▸ **Texto de estudio**:
------------------------------------------------------------------------

Fiscales, jueces y las cárceles dominicanas
Roberto Santana, titular de la Dirección General de Servicios Penitenciarios y Correccionales, señaló la sobrepoblación con presos preventivos entre las principales cargas que debe confrontar al frente de esta entidad.
De entre las informaciones que compartió el funcionario en el Almuerzo Semanal del Grupo de Comunicaciones Corripio están las siguientes, con las que ilustró el drama de las cárceles: tienen capacidad nominal para 16,000 internos, pero albergan 25,200, de los cuales 9,000 tienen condena de un tribunal.
En términos relativos, en cada espacio de las cárceles en el que pueden ser alojados cien internos hay poco más de 156. Y en esa misma tesitura, de cada cien reclusos poco más de 64 no están condenados, o lo que es lo mismo, alrededor de 36 de cada cien están en prisión con la sentencia de un tribunal.
Una revisión de la realidad de las cárceles descrita cuatro y dos años atrás por otros actores del sistema deja ver datos semejantes y una realidad con escasos cambios.

------------------------------------------------------------------------

▸ **Acciones a realizar**:
a - ¿Puedes volver a escribir el fragmento del texto sobre las cárceles dominicanas que empieza en "De entre las" y termina en "condena de un tribunal.", cambiando "funcionario" por "director"?
b - ¿Concuerda cada una de estas afirmaciones con el texto sobre las cárceles dominicanas? Responde sí o no y cita las palabras del texto que lo deciden.
(i) Las cárceles tienen una capacidad nominal de 25,200 internos.
(ii) De los reclusos, 9,000 tienen condena de un tribunal.
(iii) La revisión de lo descrito años atrás muestra grandes cambios en la realidad de las cárceles.
c - Según el texto sobre las cárceles dominicanas, ¿en qué evento compartió Roberto Santana esas informaciones?

▸ **Datos proporcionados**:
------------------------------------------------------------------------

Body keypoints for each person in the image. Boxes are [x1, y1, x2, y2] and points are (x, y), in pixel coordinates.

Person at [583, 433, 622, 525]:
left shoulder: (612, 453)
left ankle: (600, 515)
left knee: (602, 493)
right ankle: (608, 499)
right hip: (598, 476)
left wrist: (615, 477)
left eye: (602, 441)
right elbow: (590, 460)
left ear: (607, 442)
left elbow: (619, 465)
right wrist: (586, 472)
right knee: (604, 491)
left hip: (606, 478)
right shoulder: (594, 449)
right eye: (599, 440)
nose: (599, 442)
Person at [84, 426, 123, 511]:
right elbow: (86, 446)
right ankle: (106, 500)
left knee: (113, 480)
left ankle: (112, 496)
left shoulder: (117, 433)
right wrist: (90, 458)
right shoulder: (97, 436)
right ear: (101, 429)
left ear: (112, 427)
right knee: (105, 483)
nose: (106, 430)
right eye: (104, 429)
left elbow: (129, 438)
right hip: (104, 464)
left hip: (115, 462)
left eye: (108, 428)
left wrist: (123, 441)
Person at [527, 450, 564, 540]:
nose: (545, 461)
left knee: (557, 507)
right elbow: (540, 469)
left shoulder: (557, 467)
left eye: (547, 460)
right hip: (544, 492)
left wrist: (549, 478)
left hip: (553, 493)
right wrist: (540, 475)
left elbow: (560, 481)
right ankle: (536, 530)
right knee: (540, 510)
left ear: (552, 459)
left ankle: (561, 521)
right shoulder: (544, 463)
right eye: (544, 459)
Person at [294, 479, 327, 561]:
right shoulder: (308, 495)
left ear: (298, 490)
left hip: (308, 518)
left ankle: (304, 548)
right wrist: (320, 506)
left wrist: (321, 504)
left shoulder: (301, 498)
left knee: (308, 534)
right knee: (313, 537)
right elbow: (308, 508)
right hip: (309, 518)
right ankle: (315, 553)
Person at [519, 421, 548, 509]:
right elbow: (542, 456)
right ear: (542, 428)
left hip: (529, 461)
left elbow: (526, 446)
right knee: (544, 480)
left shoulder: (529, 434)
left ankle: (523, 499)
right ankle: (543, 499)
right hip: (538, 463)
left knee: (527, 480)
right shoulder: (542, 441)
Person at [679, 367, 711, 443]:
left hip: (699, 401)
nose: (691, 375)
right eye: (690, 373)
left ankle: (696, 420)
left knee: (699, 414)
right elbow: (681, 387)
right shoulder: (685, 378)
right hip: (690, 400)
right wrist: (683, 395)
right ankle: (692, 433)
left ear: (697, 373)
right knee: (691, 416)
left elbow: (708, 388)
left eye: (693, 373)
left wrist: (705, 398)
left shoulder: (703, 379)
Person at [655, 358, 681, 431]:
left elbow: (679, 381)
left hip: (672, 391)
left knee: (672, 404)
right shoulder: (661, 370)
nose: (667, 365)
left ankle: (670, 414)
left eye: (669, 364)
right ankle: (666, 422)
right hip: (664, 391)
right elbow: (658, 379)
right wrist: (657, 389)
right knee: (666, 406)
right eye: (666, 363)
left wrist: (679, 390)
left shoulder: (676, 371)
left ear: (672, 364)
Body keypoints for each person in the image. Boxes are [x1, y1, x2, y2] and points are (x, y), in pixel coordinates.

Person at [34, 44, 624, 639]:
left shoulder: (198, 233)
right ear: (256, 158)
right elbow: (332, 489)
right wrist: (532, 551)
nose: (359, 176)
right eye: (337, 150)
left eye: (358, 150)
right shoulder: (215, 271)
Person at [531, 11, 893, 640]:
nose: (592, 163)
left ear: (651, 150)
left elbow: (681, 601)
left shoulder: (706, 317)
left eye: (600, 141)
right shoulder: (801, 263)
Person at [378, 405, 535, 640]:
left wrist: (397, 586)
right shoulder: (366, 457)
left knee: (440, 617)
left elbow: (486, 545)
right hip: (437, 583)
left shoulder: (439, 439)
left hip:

------------------------------------------------------------------------

▸ **Tus respuestas**:
a -
De entre las informaciones que compartió el director en el Almuerzo Semanal del Grupo de Comunicaciones Corripio están las siguientes, con las que ilustró el drama de las cárceles: tienen capacidad nominal para 16,000 internos, pero albergan 25,200, de los cuales 9,000 tienen condena de un tribunal.

b -
(i) No: "tienen capacidad nominal para 16,000 internos, pero albergan 25,200".
(ii) Sí: "de los cuales 9,000 tienen condena de un tribunal".
(iii) No: "deja ver datos semejantes y una realidad con escasos cambios".

c - En el Almuerzo Semanal del Grupo de Comunicaciones Corripio.